Substantially better survival in the supplement group
What the researchers also found was a distinctly increasing distance between the numbers of survivors in the supplement group and in the placebo group. At baseline in the original KiSel-10 study, the number of participants in the two groups was quite similar with 222 participants in the supplement group and 221 in the placebo group. However, after the four years of intervention there were 208 people in the supplement group but only 194 in the placebo group. The scientists had anticipated some deaths in both groups, mainly because the average age at study start was 78 years. Nonetheless, 10 years after the KiSel-10 study was initiated, 175 participants remained in the supplement group, while there were only 136 participants left in the placebo group. In other words, there were far more survivors among those who had taken Q10 and selenium, and the distance between the number of survivors in the two groups had increased massively.
Stronger hearts and fewer hospitalizations
Since the KiSel-10 study was published in the International Journal of Cardiology in 2013, seven follow-up studies have been made on behalf of the original data.

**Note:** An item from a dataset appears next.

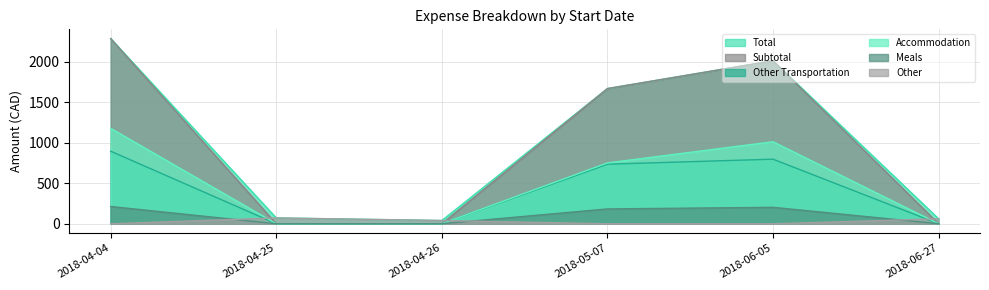

How many series are shown in this chart?

6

They all point towards Q10 and selenium as having the potential to improve the heart function and reduce the risk of dying of cardiovascular disease by around 50%. Moreover, an improved heart function contributes to improved quality of life among the elderly at the same time as reducing their need for hospitalization.
Age weakens the heart - Q10 and selenium counteract that weakening
Echocardiograms (ultrasound measurements) carried out as part of the KiSel-10 study revealed that the heart muscle pumped with less effort in those who had taken Q10 and selenium, compared with those who had taken placebo. Also, blood analyses showed another important difference in cardiac performance. Those who had been taking supplements had lower levels of NT-proBNP, a hormone which the heart muscle releases when it strains itself. The more the heart has to strain itself, the greater amount of hormone is released. Therefore the heart is not only an efficient pump but a hormonal gland, and the amount of NT-proBNP that it produces reflects the condition of the heart.
From our mid-forties, levels of NT-proBNP increase by about 6% a year, indicating a gradual weakening of the heart. Over time, this causes the cardiac muscle to become tense and stiff, a distinguishing characteristic of a weak heart. Even though the risk of a weak heart increases with age, it appears that Q10 and selenium can postpone the rise in NT-proBNP, and that is an objective sign of a more stable and stronger heart muscle.
Selenium deficiencies are widespread
Urban Alehagen and his team of researchers collected many blood samples that showed, among other things, how alarmingly low the selenium status is among older Swedes. Before the KiSel-10 study was initiated, the participants in both the supplement group and the placebo group had an average blood selenium content of 67.1 micrograms per liter. This is far too little to support the body's different selenium-dependent proteins (selenoproteins), which are important not only for optimal functioning of Q10 but also are constituent elements of powerful antioxidants, the immune defense, the metabolism, etc.
Subsequently, the researchers observed that study participants with the lowest blood selenium levels had a 56% greater risk of dying of cardiovascular disease and a 43% greater risk of dying of other causes.
The heart's Q10 content decreases with age
Measurements show that the heart's Q10 content generally decreases with age, which is also the case with the body's endogenous production of the compound.